**Work instructions**
Word for word, transcribe the data below from the line with "right ankle: (288, 624)" to the line with "left shoulder: (164, 201)", keeping both of those lines.

**Exercise data**
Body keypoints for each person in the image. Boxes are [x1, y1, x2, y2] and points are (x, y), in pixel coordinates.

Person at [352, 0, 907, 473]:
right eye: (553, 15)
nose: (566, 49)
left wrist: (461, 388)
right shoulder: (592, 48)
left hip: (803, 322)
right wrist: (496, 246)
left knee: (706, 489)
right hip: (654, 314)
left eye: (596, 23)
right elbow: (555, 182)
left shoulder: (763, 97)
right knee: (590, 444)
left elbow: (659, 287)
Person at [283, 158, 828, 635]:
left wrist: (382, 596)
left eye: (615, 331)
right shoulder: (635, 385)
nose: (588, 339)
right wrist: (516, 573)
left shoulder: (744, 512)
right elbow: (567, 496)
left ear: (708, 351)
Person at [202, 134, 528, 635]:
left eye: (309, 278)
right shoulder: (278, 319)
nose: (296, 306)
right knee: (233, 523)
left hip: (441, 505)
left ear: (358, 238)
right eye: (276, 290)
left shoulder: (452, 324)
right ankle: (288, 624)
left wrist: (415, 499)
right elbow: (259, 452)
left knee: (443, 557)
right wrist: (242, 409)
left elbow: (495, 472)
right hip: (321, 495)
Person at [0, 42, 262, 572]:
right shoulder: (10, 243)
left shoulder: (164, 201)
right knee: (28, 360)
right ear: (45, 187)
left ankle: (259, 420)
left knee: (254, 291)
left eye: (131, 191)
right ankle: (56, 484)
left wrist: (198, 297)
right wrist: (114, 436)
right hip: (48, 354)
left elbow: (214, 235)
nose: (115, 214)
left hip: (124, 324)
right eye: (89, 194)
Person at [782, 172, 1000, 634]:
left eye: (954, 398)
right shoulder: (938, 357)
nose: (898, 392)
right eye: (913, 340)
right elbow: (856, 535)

--

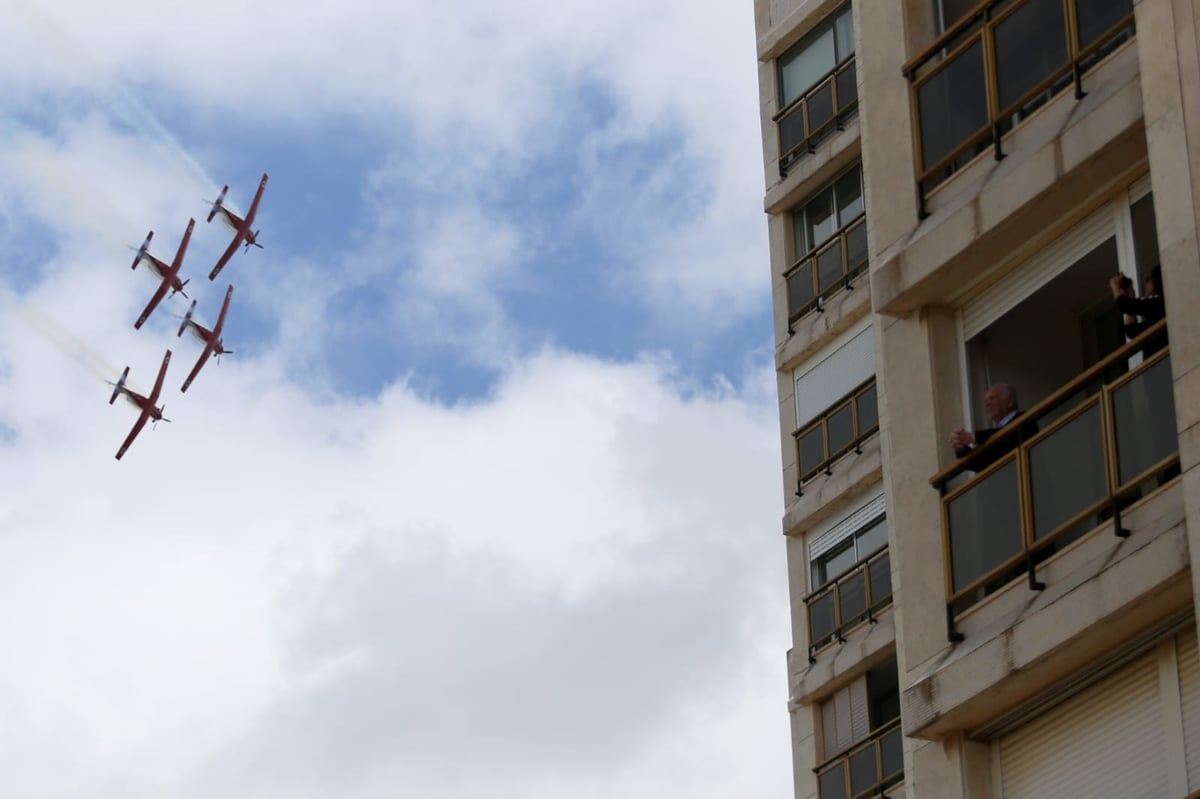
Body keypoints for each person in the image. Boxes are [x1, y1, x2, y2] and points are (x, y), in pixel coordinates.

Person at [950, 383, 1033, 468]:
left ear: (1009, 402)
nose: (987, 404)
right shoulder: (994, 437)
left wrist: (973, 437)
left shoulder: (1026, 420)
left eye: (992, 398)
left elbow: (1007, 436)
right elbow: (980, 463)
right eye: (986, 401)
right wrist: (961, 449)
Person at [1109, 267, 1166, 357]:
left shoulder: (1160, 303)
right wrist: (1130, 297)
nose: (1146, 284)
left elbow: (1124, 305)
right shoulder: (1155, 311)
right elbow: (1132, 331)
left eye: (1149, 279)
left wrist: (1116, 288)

* * *

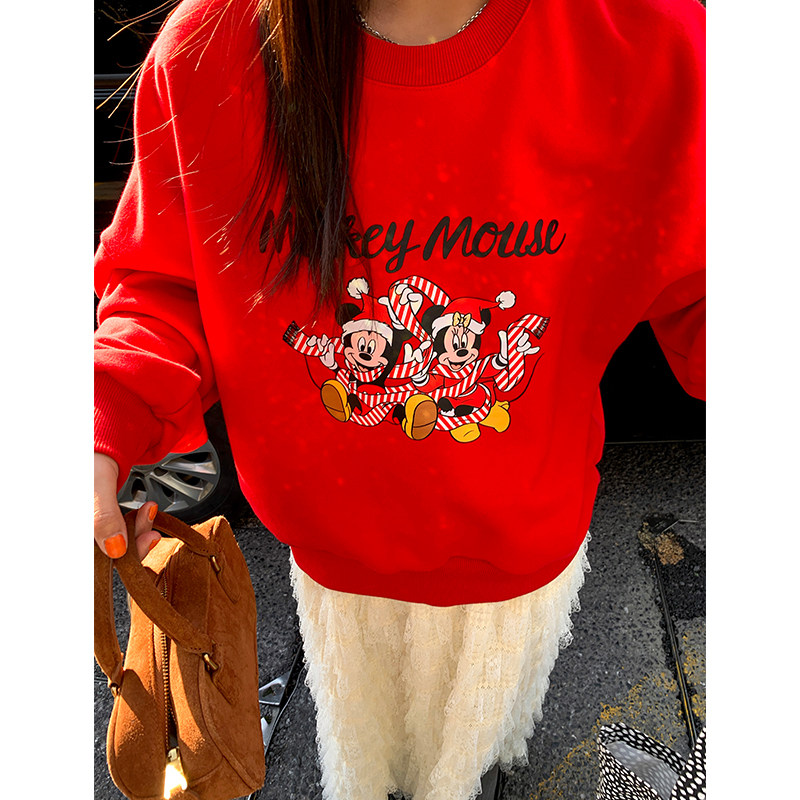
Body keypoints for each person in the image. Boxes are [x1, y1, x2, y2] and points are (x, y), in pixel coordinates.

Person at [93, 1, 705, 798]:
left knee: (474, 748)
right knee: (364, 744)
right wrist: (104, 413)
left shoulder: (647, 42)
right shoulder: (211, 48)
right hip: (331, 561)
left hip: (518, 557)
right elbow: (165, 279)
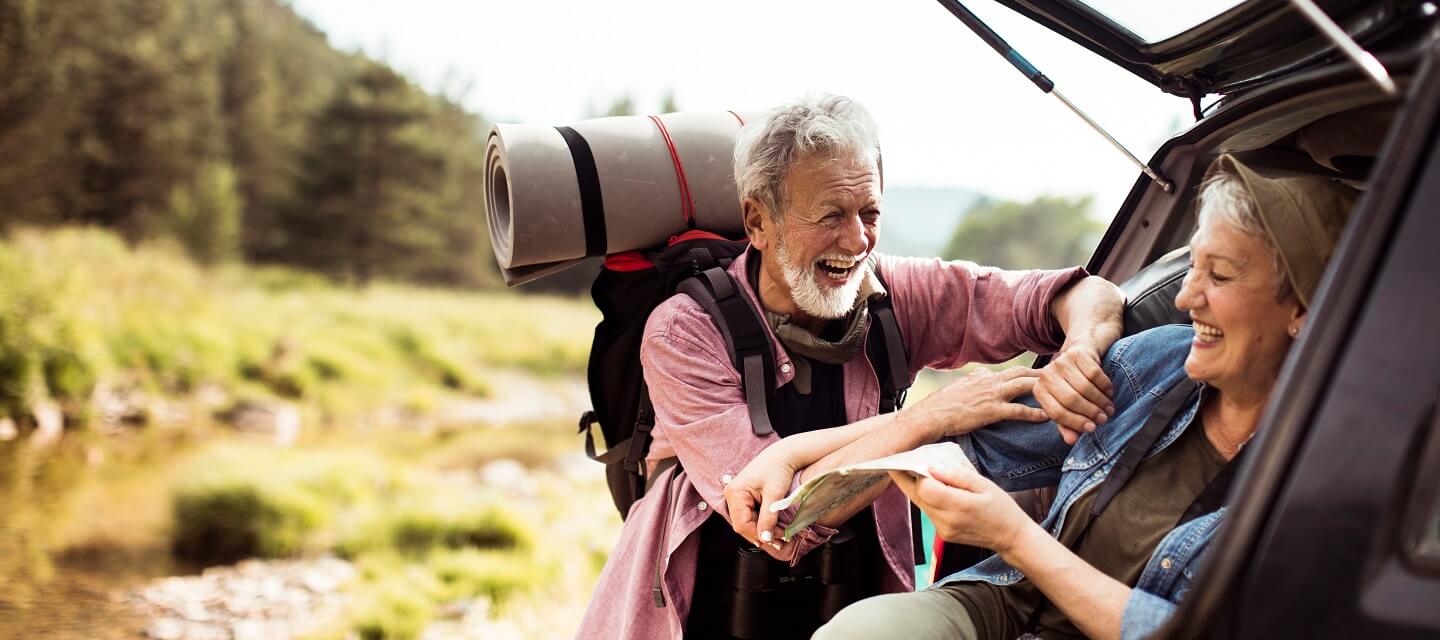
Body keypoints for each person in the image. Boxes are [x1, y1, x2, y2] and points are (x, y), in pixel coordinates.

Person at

**Answer to the problem**
right ankle: (288, 624)
left wrist: (415, 499)
right elbow: (259, 452)
left knee: (443, 557)
right wrist: (242, 409)
left elbow: (495, 472)
right hip: (321, 495)
Person at [0, 42, 262, 572]:
right shoulder: (10, 243)
left shoulder: (164, 201)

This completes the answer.